Homepage: https://www.openssl.org/
Original-Maintainer: Debian OpenSSL Team <[email protected]>

Are you able to confirm you have the same candidate package listed? Maybe your APT sources didn't update correctly? Here's what's currently in my /etc/apt/sources.list file:

deb http://nz.archive.ubuntu.com/ubuntu/ jammy main restricted                                      

deb http://nz.archive.ubuntu.com/ubuntu/ jammy-updates main restricted

deb http://nz.archive.ubuntu.com/ubuntu/ jammy universe
deb http://nz.archive.ubuntu.com/ubuntu/ jammy-updates universe

deb http://nz.archive.ubuntu.com/ubuntu/ jammy multiverse
deb http://nz.archive.ubuntu.com/ubuntu/ jammy-updates multiverse

deb http://nz.archive.ubuntu.com/ubuntu/ jammy-backports main restricted universe multiverse

deb http://security.ubuntu.com/ubuntu jammy-security main restricted
deb http://security.ubuntu.com/ubuntu jammy-security universe
deb http://security.ubuntu.com/ubuntu jammy-security multiverse

If yours is the same, maybe you have something in /etc/apt/sources.list.d that should have been disabled on upgrade and wasn't?

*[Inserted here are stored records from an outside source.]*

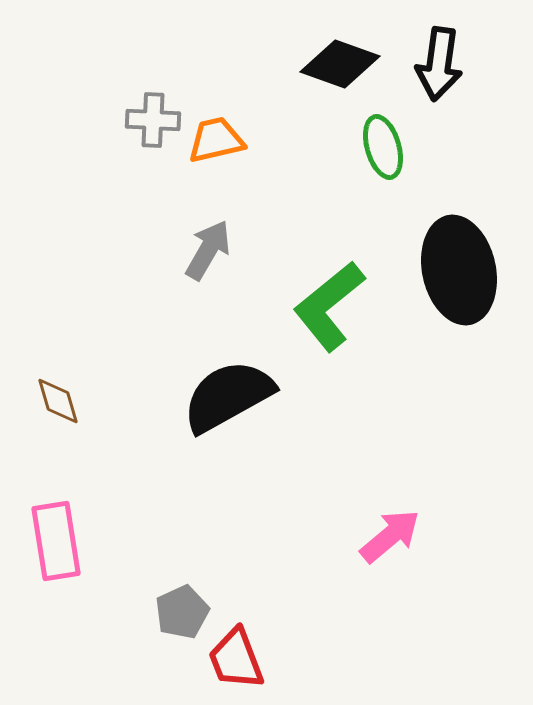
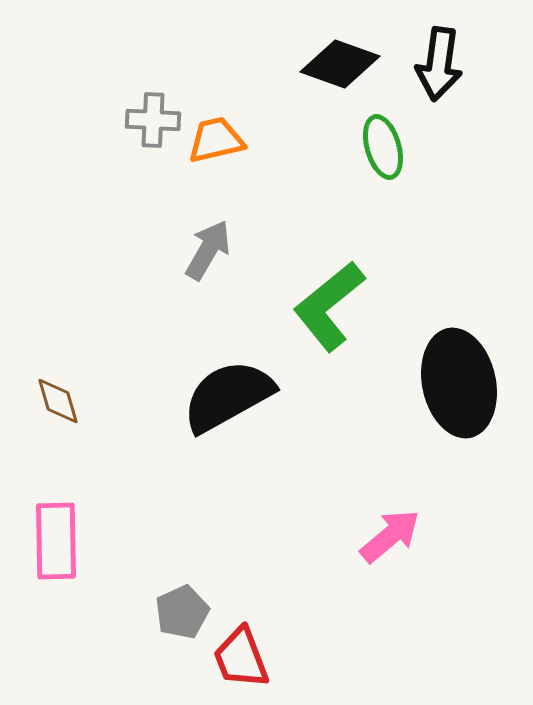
black ellipse: moved 113 px down
pink rectangle: rotated 8 degrees clockwise
red trapezoid: moved 5 px right, 1 px up
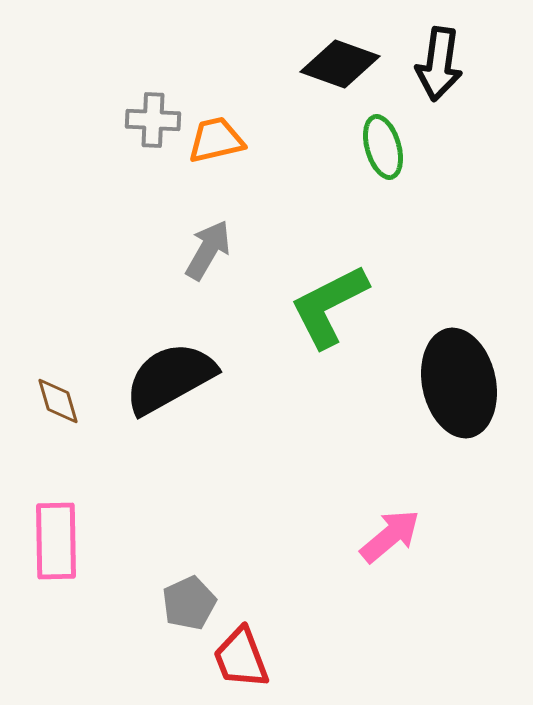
green L-shape: rotated 12 degrees clockwise
black semicircle: moved 58 px left, 18 px up
gray pentagon: moved 7 px right, 9 px up
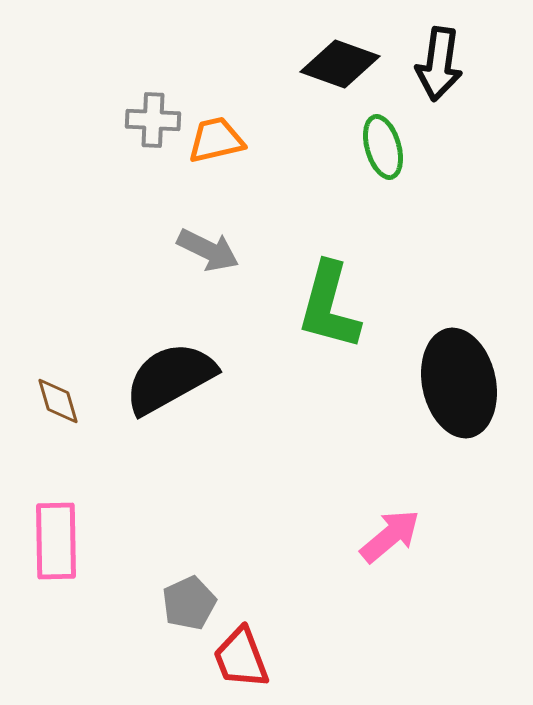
gray arrow: rotated 86 degrees clockwise
green L-shape: rotated 48 degrees counterclockwise
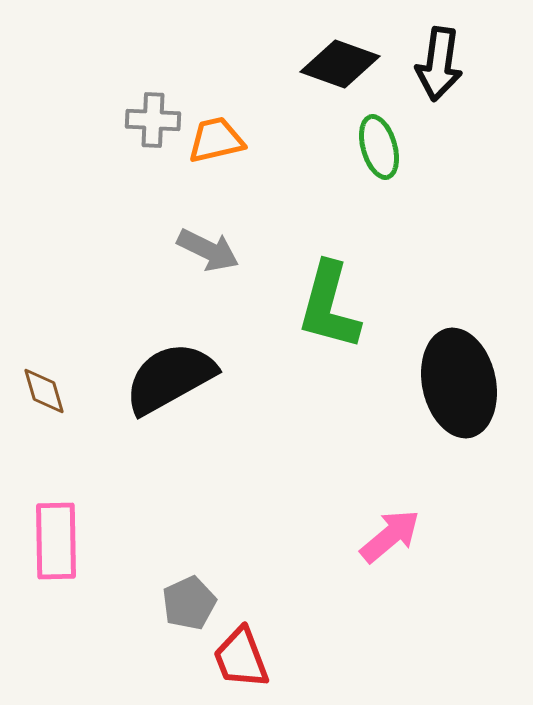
green ellipse: moved 4 px left
brown diamond: moved 14 px left, 10 px up
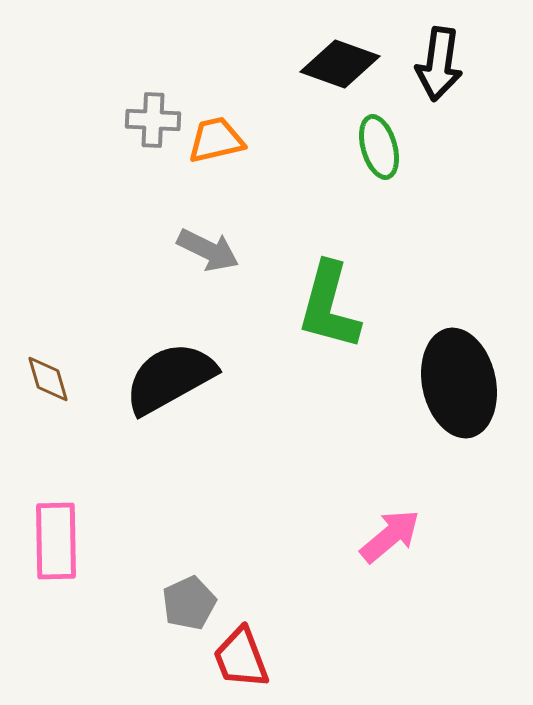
brown diamond: moved 4 px right, 12 px up
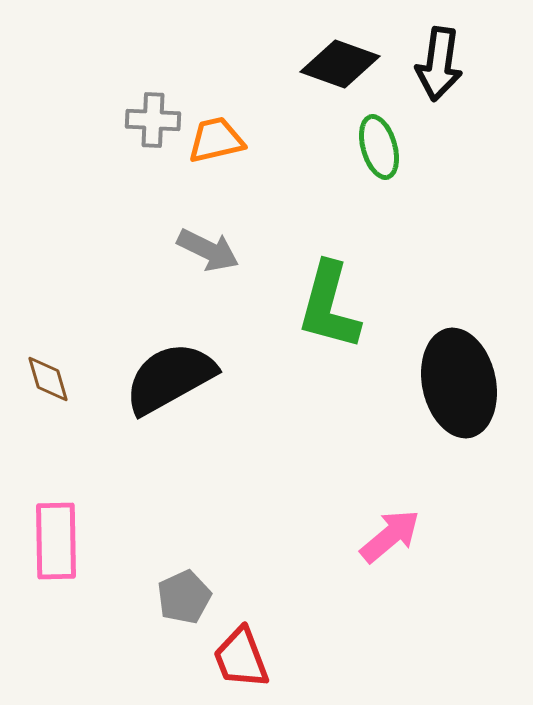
gray pentagon: moved 5 px left, 6 px up
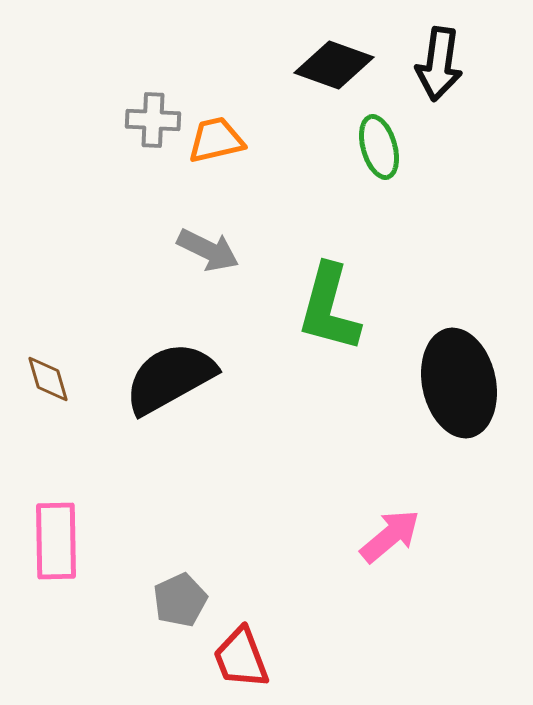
black diamond: moved 6 px left, 1 px down
green L-shape: moved 2 px down
gray pentagon: moved 4 px left, 3 px down
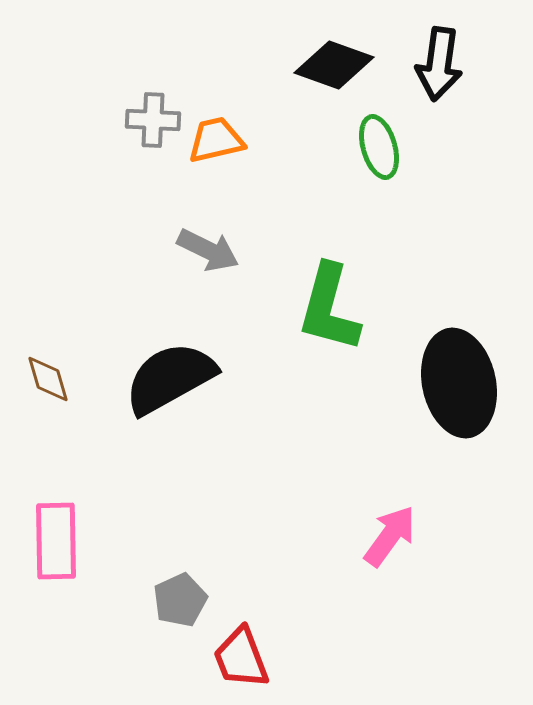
pink arrow: rotated 14 degrees counterclockwise
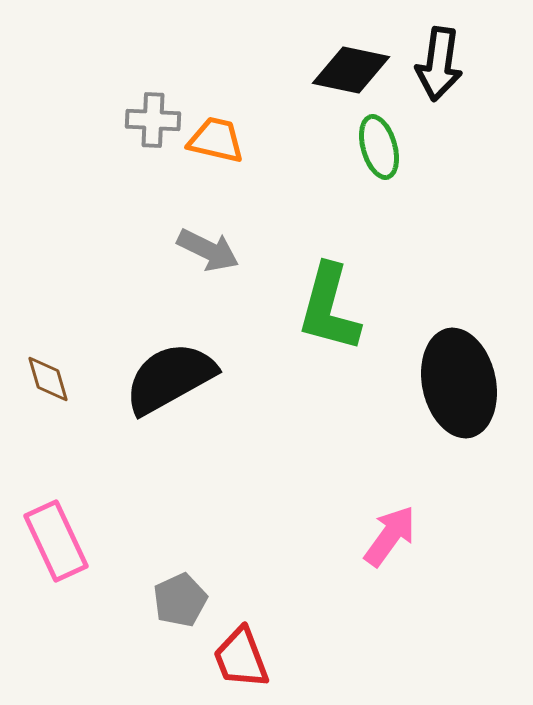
black diamond: moved 17 px right, 5 px down; rotated 8 degrees counterclockwise
orange trapezoid: rotated 26 degrees clockwise
pink rectangle: rotated 24 degrees counterclockwise
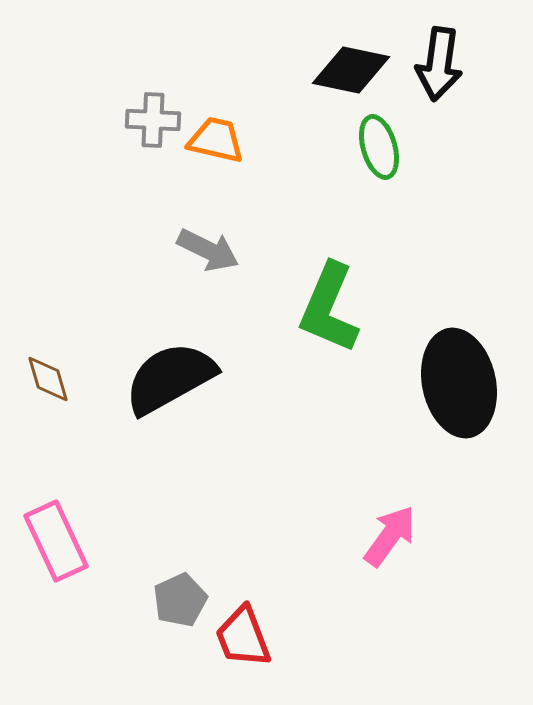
green L-shape: rotated 8 degrees clockwise
red trapezoid: moved 2 px right, 21 px up
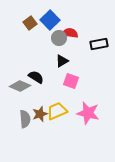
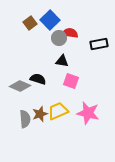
black triangle: rotated 40 degrees clockwise
black semicircle: moved 2 px right, 2 px down; rotated 14 degrees counterclockwise
yellow trapezoid: moved 1 px right
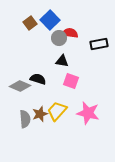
yellow trapezoid: moved 1 px left; rotated 25 degrees counterclockwise
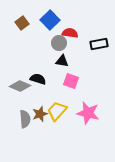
brown square: moved 8 px left
gray circle: moved 5 px down
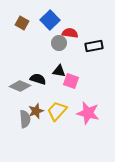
brown square: rotated 24 degrees counterclockwise
black rectangle: moved 5 px left, 2 px down
black triangle: moved 3 px left, 10 px down
brown star: moved 4 px left, 3 px up
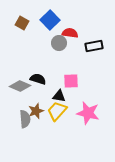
black triangle: moved 25 px down
pink square: rotated 21 degrees counterclockwise
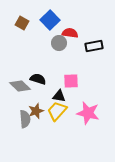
gray diamond: rotated 20 degrees clockwise
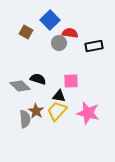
brown square: moved 4 px right, 9 px down
brown star: rotated 21 degrees counterclockwise
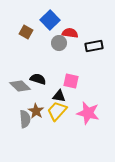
pink square: rotated 14 degrees clockwise
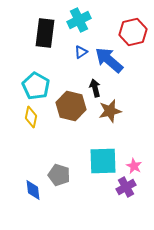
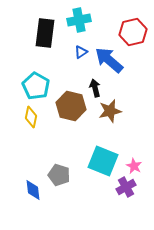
cyan cross: rotated 15 degrees clockwise
cyan square: rotated 24 degrees clockwise
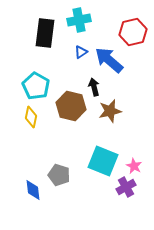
black arrow: moved 1 px left, 1 px up
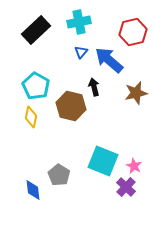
cyan cross: moved 2 px down
black rectangle: moved 9 px left, 3 px up; rotated 40 degrees clockwise
blue triangle: rotated 16 degrees counterclockwise
brown star: moved 26 px right, 18 px up
gray pentagon: rotated 15 degrees clockwise
purple cross: rotated 18 degrees counterclockwise
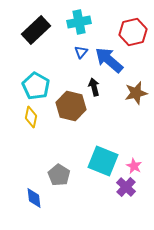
blue diamond: moved 1 px right, 8 px down
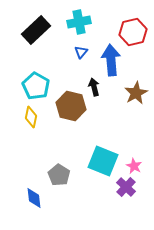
blue arrow: moved 2 px right; rotated 44 degrees clockwise
brown star: rotated 15 degrees counterclockwise
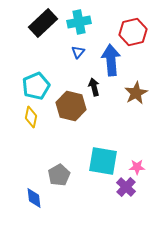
black rectangle: moved 7 px right, 7 px up
blue triangle: moved 3 px left
cyan pentagon: rotated 20 degrees clockwise
cyan square: rotated 12 degrees counterclockwise
pink star: moved 3 px right, 1 px down; rotated 28 degrees counterclockwise
gray pentagon: rotated 10 degrees clockwise
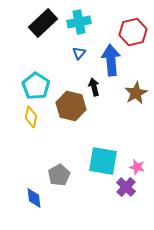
blue triangle: moved 1 px right, 1 px down
cyan pentagon: rotated 16 degrees counterclockwise
pink star: rotated 14 degrees clockwise
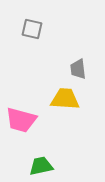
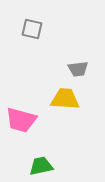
gray trapezoid: rotated 90 degrees counterclockwise
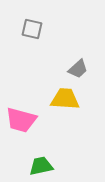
gray trapezoid: rotated 35 degrees counterclockwise
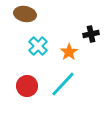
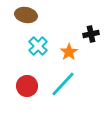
brown ellipse: moved 1 px right, 1 px down
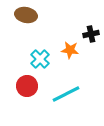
cyan cross: moved 2 px right, 13 px down
orange star: moved 1 px right, 2 px up; rotated 30 degrees counterclockwise
cyan line: moved 3 px right, 10 px down; rotated 20 degrees clockwise
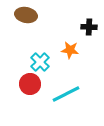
black cross: moved 2 px left, 7 px up; rotated 14 degrees clockwise
cyan cross: moved 3 px down
red circle: moved 3 px right, 2 px up
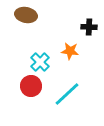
orange star: moved 1 px down
red circle: moved 1 px right, 2 px down
cyan line: moved 1 px right; rotated 16 degrees counterclockwise
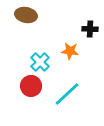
black cross: moved 1 px right, 2 px down
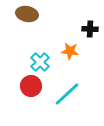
brown ellipse: moved 1 px right, 1 px up
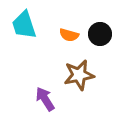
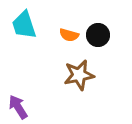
black circle: moved 2 px left, 1 px down
purple arrow: moved 27 px left, 8 px down
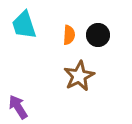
orange semicircle: rotated 102 degrees counterclockwise
brown star: moved 1 px down; rotated 16 degrees counterclockwise
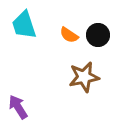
orange semicircle: rotated 120 degrees clockwise
brown star: moved 5 px right, 1 px down; rotated 16 degrees clockwise
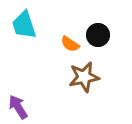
orange semicircle: moved 1 px right, 9 px down
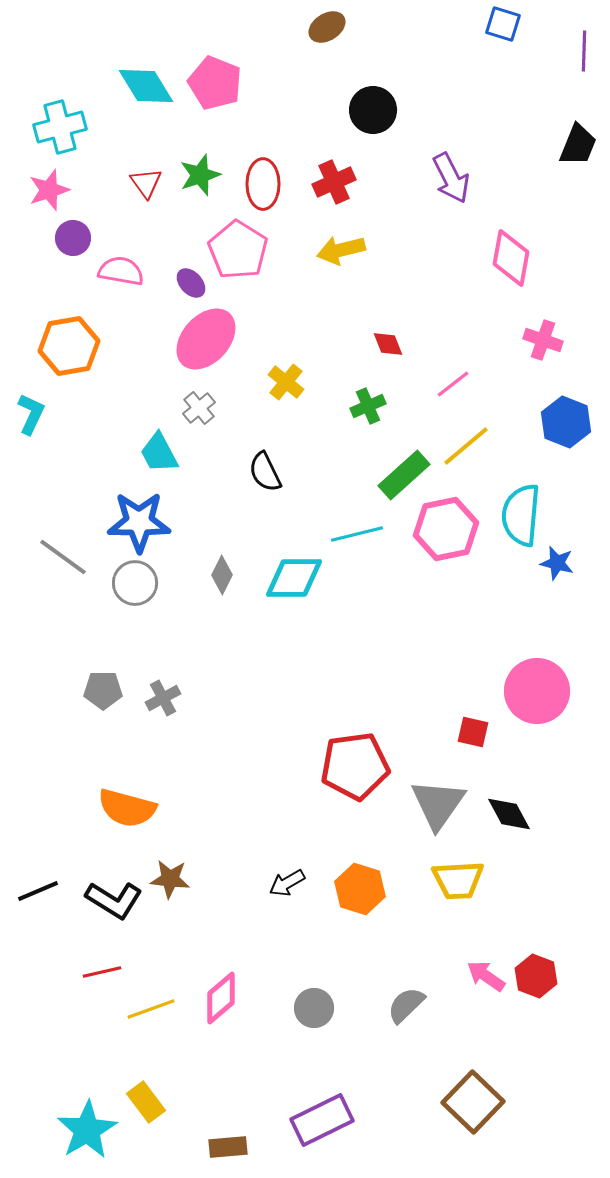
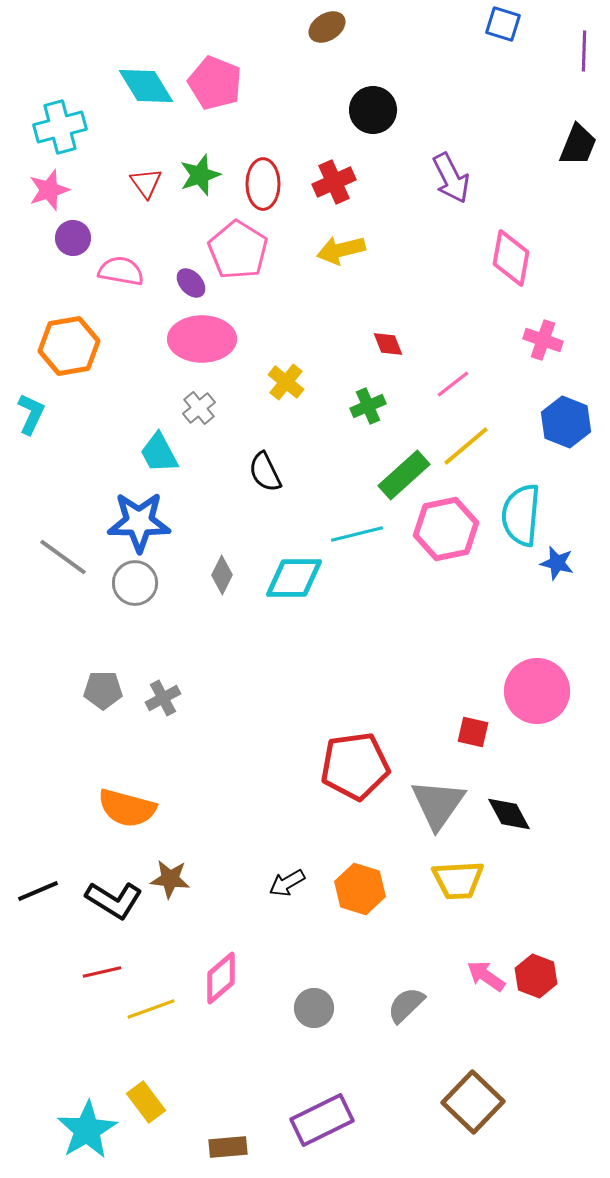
pink ellipse at (206, 339): moved 4 px left; rotated 48 degrees clockwise
pink diamond at (221, 998): moved 20 px up
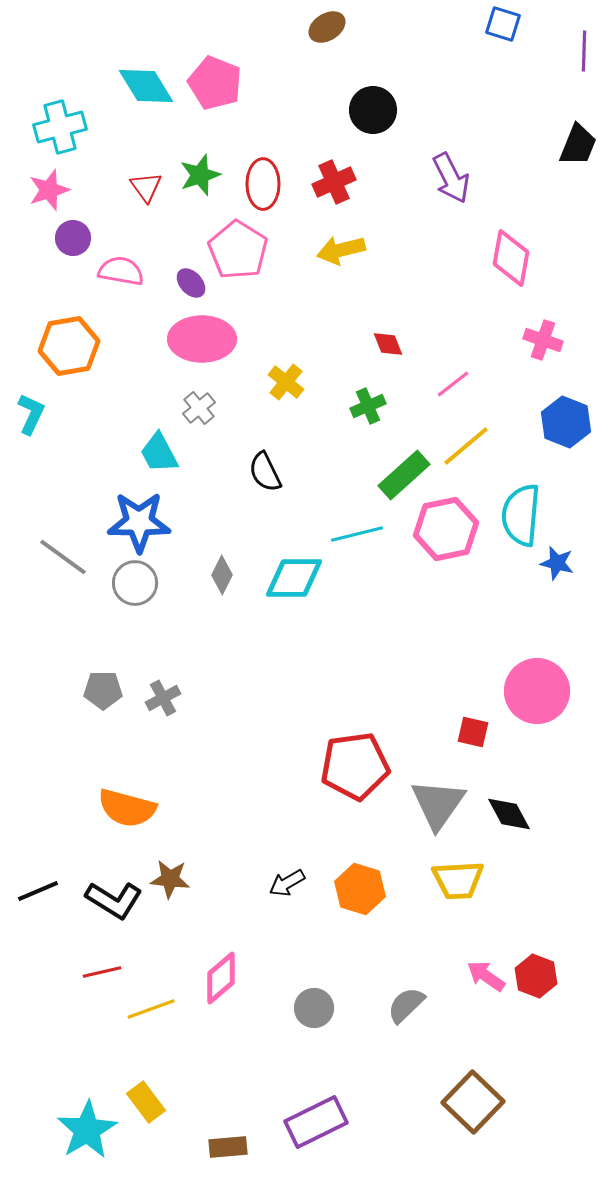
red triangle at (146, 183): moved 4 px down
purple rectangle at (322, 1120): moved 6 px left, 2 px down
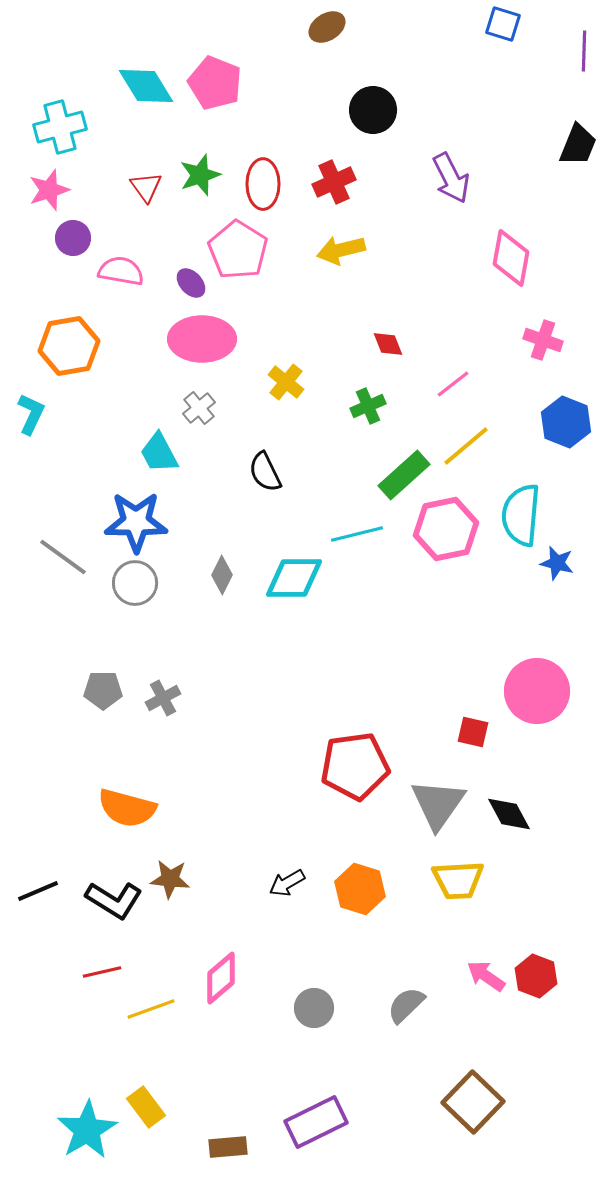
blue star at (139, 522): moved 3 px left
yellow rectangle at (146, 1102): moved 5 px down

CodePudding user response:

This isn't a solution, but I have the same problem. I was missing 'libclang-dev' and 'libpq5' as well, but I was able to get them via sudo apt install. I couldn't get 'libssl1.1', however:

Package libssl1.1 is not available, but is referred to by another package.
This may mean that the package is missing, has been obsoleted, or
is only available from another source

E: Package 'libssl1.1' has no installation candidate

I tried 'libssl1.0.2' and 'libssl1.0.0' as well, but got the same result. After doing some research and trying out different things, I found that I have 'libssl3'; I suspect that having a more recent version of 'libssl' is related to the problem, but I'm not an expert on this stuff and it could just be a stupid guess for all I know.

Also, when I run sudo apt install -f ./rstudio-2022.02.1-461-amd64.deb, I get:

The following packages have unmet dependencies.
 rstudio : Depends: libssl1.0.0 but it is not installable or
                    libssl1.0.2 but it is not installable or
                    libssl1.1 but it is not installable
E: Unable to correct problems, you have held broken packages.

I initially ran sudo dpkg -i rstudio-2022.02.1-461-amd64.deb, and I had to run sudo apt --fix-broken install afterwards; it was after then that I tried and successfully installed the two other missing packages. Yep, I basically don't know what I'm doing and I just try solving these technological problems through trial and error, although I've almost never been as stumped as I am now.